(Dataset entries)
------------------------------------------------------------------------
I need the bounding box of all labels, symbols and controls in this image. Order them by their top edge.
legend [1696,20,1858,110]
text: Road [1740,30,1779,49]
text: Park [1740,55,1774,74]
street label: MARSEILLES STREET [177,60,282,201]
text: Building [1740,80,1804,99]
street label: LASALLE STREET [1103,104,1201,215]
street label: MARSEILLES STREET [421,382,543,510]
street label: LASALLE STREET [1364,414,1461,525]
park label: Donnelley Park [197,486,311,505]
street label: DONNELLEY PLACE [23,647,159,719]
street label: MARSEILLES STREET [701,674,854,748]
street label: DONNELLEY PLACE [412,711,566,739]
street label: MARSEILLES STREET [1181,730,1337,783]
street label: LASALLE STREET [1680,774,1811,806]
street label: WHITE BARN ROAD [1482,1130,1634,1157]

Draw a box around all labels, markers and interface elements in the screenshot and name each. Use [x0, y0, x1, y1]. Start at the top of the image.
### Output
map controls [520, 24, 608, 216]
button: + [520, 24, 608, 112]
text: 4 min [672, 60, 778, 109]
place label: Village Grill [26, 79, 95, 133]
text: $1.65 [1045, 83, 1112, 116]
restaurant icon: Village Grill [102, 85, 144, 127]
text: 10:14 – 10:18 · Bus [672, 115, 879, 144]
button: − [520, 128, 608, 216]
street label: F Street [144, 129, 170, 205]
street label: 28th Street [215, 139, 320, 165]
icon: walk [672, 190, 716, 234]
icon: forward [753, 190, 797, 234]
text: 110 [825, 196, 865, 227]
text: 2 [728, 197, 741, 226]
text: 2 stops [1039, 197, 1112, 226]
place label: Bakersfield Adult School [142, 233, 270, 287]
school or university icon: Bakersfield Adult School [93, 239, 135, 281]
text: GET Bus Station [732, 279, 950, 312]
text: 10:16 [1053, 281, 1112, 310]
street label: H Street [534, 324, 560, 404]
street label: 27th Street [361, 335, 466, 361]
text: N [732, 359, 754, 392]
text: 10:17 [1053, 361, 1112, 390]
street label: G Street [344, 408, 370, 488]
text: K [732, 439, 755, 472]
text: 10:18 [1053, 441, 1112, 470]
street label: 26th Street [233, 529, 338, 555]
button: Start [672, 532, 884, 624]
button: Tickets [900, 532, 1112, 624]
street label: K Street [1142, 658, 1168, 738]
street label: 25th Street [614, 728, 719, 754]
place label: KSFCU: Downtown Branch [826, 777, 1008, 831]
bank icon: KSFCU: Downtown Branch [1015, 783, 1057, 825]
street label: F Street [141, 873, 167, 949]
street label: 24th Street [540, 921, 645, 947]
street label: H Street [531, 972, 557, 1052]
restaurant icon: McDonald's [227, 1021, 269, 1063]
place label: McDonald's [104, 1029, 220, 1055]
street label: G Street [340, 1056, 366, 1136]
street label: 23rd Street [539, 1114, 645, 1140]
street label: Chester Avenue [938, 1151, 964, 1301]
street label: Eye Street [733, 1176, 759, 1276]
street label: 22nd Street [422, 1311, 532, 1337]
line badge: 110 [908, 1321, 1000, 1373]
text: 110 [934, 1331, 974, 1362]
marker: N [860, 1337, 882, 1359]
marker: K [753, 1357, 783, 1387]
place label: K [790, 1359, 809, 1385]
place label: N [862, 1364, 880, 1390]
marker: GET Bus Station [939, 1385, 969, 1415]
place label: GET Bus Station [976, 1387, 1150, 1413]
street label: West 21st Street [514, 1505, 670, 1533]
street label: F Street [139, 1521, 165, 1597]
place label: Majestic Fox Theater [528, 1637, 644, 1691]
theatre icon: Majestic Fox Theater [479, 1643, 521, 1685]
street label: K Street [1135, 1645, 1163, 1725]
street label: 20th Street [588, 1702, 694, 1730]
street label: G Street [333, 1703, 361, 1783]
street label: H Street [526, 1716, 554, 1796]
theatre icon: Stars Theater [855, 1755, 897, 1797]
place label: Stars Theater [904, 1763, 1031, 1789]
------------------------------------------------------------------------
Would you filter the entries above and keep each line that has the word "LASALLE"?

street label: LASALLE STREET [1103,104,1201,215]
street label: LASALLE STREET [1364,414,1461,525]
street label: LASALLE STREET [1680,774,1811,806]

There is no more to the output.